Note the use of distinct(labcode) above. The data from IntChron usually requires some cleaning; for example, the ORAU and NERC-RF databases contain many duplicate radiocarbon dates. The c14bazAAR package (Schmid, Seidensticker, and Hinz 2019) includes many useful functions for tidying radiocarbon data.

You may find the stratigraphr and rcarbon (Crema and Bevan 2020) packages useful for further analysis of radiocarbon dates in R.

In some situations you might want to access the full records returned by IntChron. Setting tabulate = FALSE will return the raw JSON responses as a named list. See vignette("intchron-api") for some tips on how to work with these objects.

References

Bronk Ramsey, Christopher, Maarten Blaauw, Rebecca Kearney, and Staff, Richard A Staff. 2019. “The Importance of Open Access to Chronological Information: The IntChron Initiative.” Radiocarbon 61 (5): 1–11. https://doi.org/10.1017/RDC.2019.21.

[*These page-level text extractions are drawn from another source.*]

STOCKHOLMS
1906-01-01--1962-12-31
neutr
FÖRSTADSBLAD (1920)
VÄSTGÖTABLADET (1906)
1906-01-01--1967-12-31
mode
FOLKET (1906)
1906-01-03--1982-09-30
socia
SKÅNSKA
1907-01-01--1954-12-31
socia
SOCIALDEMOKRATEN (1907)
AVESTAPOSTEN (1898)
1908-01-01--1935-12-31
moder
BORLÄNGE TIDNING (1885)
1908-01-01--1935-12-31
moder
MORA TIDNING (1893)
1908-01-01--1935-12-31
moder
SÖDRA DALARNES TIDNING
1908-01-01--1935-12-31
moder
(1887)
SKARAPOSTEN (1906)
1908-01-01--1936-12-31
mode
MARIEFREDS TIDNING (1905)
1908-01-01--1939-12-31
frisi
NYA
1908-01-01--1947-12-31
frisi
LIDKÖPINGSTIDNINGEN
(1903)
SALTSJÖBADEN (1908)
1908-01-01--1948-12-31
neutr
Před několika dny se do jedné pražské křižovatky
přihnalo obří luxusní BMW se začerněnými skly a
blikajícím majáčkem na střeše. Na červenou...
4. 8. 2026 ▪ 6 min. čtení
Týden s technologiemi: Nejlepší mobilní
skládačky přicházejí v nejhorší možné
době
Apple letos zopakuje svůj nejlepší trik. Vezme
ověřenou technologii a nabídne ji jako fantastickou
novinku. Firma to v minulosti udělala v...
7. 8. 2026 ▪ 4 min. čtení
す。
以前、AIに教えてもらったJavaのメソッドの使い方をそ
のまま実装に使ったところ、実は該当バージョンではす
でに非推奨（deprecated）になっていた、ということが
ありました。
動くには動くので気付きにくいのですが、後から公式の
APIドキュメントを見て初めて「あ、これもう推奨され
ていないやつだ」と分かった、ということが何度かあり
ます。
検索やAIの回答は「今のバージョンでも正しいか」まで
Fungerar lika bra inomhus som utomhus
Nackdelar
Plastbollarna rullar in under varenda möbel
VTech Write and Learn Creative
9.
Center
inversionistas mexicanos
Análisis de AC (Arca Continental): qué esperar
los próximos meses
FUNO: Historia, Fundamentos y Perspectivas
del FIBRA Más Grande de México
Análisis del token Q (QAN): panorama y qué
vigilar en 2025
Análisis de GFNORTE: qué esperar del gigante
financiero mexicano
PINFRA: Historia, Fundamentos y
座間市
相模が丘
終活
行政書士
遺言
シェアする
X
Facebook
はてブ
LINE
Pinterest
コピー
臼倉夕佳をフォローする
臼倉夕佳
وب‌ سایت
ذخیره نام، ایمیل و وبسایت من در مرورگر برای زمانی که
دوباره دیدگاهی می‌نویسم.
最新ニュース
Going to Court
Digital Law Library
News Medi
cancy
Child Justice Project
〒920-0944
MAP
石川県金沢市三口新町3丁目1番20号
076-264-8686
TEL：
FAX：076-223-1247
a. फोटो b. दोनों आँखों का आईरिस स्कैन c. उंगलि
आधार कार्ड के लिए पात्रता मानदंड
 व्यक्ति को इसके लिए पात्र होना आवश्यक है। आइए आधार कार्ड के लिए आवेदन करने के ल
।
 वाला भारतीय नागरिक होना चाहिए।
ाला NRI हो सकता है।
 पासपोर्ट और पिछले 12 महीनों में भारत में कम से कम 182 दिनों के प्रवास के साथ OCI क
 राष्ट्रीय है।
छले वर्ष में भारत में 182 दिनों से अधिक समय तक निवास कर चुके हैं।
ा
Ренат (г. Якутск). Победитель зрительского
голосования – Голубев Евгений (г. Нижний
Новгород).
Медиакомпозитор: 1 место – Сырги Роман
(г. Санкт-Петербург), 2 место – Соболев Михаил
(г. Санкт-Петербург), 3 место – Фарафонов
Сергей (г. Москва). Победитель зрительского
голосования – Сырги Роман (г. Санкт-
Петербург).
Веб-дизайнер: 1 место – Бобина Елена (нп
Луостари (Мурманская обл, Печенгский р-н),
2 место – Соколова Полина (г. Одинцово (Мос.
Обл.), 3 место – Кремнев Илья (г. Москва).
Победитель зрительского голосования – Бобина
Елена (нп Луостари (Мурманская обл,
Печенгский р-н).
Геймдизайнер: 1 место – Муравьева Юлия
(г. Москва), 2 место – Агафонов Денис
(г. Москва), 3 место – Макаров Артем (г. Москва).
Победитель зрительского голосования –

Crema, Enrico R, and Andrew Bevan. 2020. “Inference from Large Sets of Radiocarbon Dates: Software and Methods.” Radiocarbon, 1–17. https://doi.org/10.1017/RDC.2020.95.

Schmid, Clemens, Dirk Seidensticker, and Martin Hinz. 2019. “c14bazAAR: An R Package for Downloading and Preparing C14 Dates from Different Source Databases.” Journal of Open Source Software 4 (43): 1914. https://doi.org/10.21105/joss.01914.

There are several reasons for this. First and foremost, it reduces the number of requests a given query has to make to the IntChron API. Querying all hosts isn’t usually necessary because IntChron indexes different types of database (e.g. radiocarbon dates from ORAU, palaeoclimate records from INTIMATE) which are rarely combined in a single analysis. Also, since IntChron is an indexing service, it is designed to include more databases over time, meaning analysis code that is not explicit about which hosts it needs is likely to break or at least become much less efficient in the future. But if you do need to, you can query all hosts by setting host = "all".↩︎